Copy every line of the entries below verbatim, keeping the original text and languages. Leave out the pictures.

[Collection entries]
▶

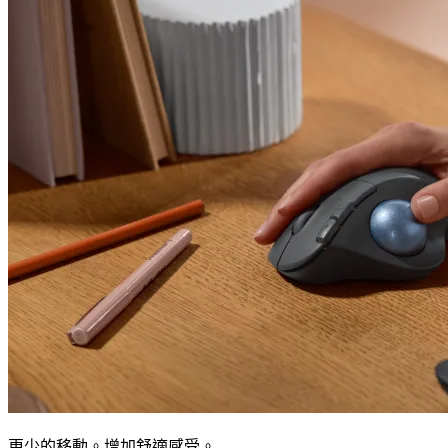
更少的移動。增加舒適感受。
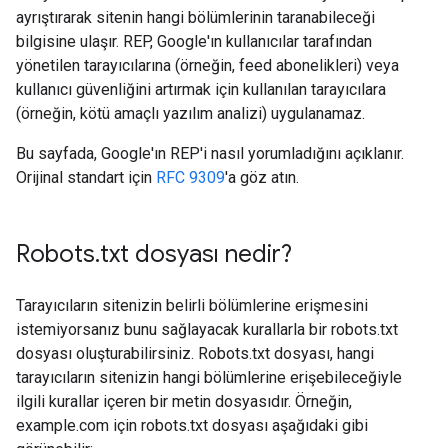
ayrıştırarak sitenin hangi bölümlerinin taranabileceği
bilgisine ulaşır. REP, Google'ın kullanıcılar tarafından
yönetilen tarayıcılarına (örneğin, feed abonelikleri) veya
kullanıcı güvenliğini artırmak için kullanılan tarayıcılara
(örneğin, kötü amaçlı yazılım analizi) uygulanamaz.
Bu sayfada, Google'ın REP'i nasıl yorumladığını açıklanır.
Orijinal standart için
RFC 9309
'a göz atın.
Robots
.
txt dosyası nedir?
Tarayıcıların sitenizin belirli bölümlerine erişmesini
istemiyorsanız bunu sağlayacak kurallarla bir robots.txt
dosyası oluşturabilirsiniz. Robots.txt dosyası, hangi
tarayıcıların sitenizin hangi bölümlerine erişebileceğiyle
ilgili kurallar içeren bir metin dosyasıdır. Örneğin,
example.com için robots.txt dosyası aşağıdaki gibi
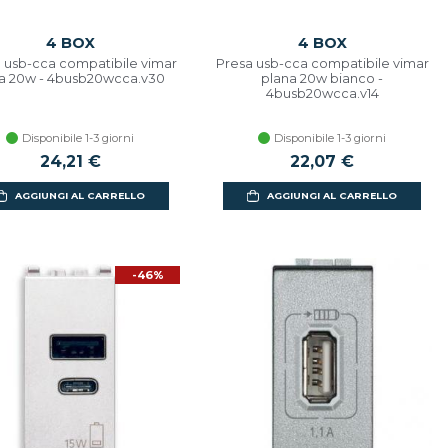
4 BOX
4 BOX
 usb-cca compatibile vimar
Presa usb-cca compatibile vimar
ea 20w - 4busb20wcca.v30
plana 20w bianco -
4busb20wcca.v14
Disponibile 1-3 giorni
Disponibile 1-3 giorni
24,21 €
22,07 €
AGGIUNGI AL CARRELLO
AGGIUNGI AL CARRELLO
-46%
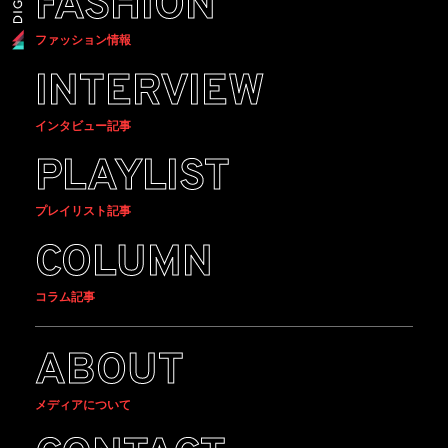
FASHION
ファッション情報
INTERVIEW
インタビュー記事
PLAYLIST
プレイリスト記事
COLUMN
コラム記事
ABOUT
メディアについて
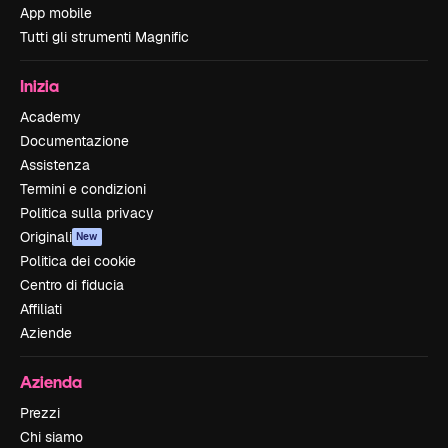
App mobile
Tutti gli strumenti Magnific
Inizia
Academy
Documentazione
Assistenza
Termini e condizioni
Politica sulla privacy
Originali
New
Politica dei cookie
Centro di fiducia
Affiliati
Aziende
Azienda
Prezzi
Chi siamo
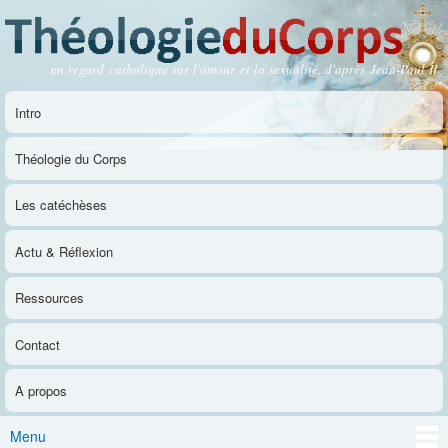
Aller au
contenu
principal
un regard catholique sur l'amour et la sexualité, d'après Jean-Paul II
Théologie du Corps
Intro
Menu principal
Théologie du Corps
Les catéchèses
Actu & Réflexion
Ressources
Contact
A propos
Menu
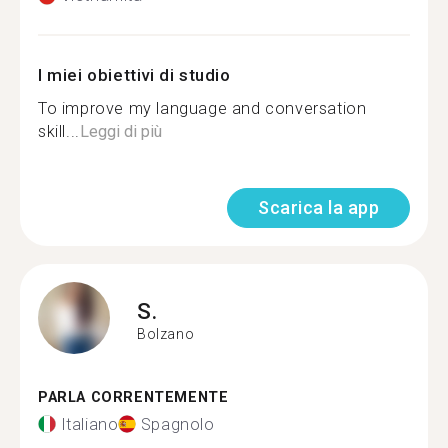
I miei obiettivi di studio
To improve my language and conversation
skill...
Leggi di più
Scarica la app
S.
Bolzano
PARLA CORRENTEMENTE
Italiano
Spagnolo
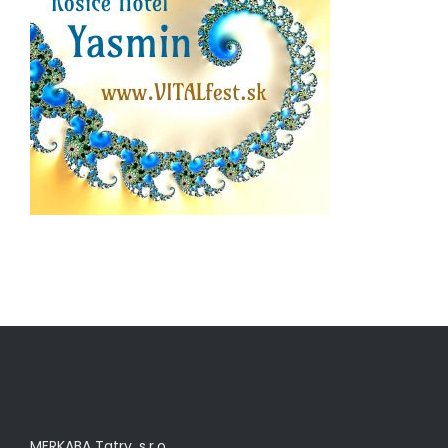
MERKABA Tatry, s.r.o.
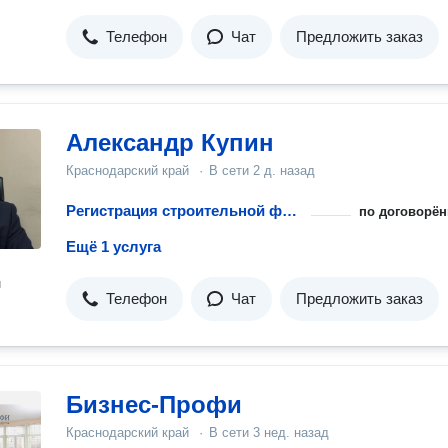
Телефон
Чат
Предложить заказ
Александр Купин
Краснодарский край
·
В сети
2 д. назад
Регистрация строительной фирмы
по договорён
Ещё 1 услуга
н
Телефон
Чат
Предложить заказ
Бизнес-Профи
Краснодарский край
·
В сети
3 нед. назад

◀

• [Response]
更少的移動。增加舒適感受。
ayrıştırarak sitenin hangi bölümlerinin taranabileceği
bilgisine ulaşır. REP, Google'ın kullanıcılar tarafından
yönetilen tarayıcılarına (örneğin, feed abonelikleri) veya
kullanıcı güvenliğini artırmak için kullanılan tarayıcılara
(örneğin, kötü amaçlı yazılım analizi) uygulanamaz.
Bu sayfada, Google'ın REP'i nasıl yorumladığını açıklanır.
Orijinal standart için
RFC 9309
'a göz atın.
Robots
.
txt dosyası nedir?
Tarayıcıların sitenizin belirli bölümlerine erişmesini
istemiyorsanız bunu sağlayacak kurallarla bir robots.txt
dosyası oluşturabilirsiniz. Robots.txt dosyası, hangi
tarayıcıların sitenizin hangi bölümlerine erişebileceğiyle
ilgili kurallar içeren bir metin dosyasıdır. Örneğin,
example.com için robots.txt dosyası aşağıdaki gibi
4 BOX
4 BOX
 usb-cca compatibile vimar
Presa usb-cca compatibile vimar
ea 20w - 4busb20wcca.v30
plana 20w bianco -
4busb20wcca.v14
Disponibile 1-3 giorni
Disponibile 1-3 giorni
24,21 €
22,07 €
AGGIUNGI AL CARRELLO
AGGIUNGI AL CARRELLO
-46%
FASHION
ファッション情報
INTERVIEW
インタビュー記事
PLAYLIST
プレイリスト記事
COLUMN
コラム記事
ABOUT
メディアについて
App mobile
Tutti gli strumenti Magnific
Inizia
Academy
Documentazione
Assistenza
Termini e condizioni
Politica sulla privacy
Originali
New
Politica dei cookie
Centro di fiducia
Affiliati
Aziende
Azienda
Prezzi
Chi siamo
Aller au
contenu
principal
un regard catholique sur l'amour et la sexualité, d'après Jean-Paul II
Théologie du Corps
Intro
Menu principal
Théologie du Corps
Les catéchèses
Actu & Réflexion
Ressources
Contact
A propos
Menu
I miei obiettivi di studio
To improve my language and conversation
skill...
Leggi di più
Scarica la app
S.
Bolzano
PARLA CORRENTEMENTE
Italiano
Spagnolo
MERKABA Tatry, s.r.o.
Телефон
Чат
Предложить заказ
Александр Купин
Краснодарский край
·
В сети
2 д. назад
Регистрация строительной фирмы
по договорён
Ещё 1 услуга
н
Телефон
Чат
Предложить заказ
Бизнес-Профи
Краснодарский край
·
В сети
3 нед. назад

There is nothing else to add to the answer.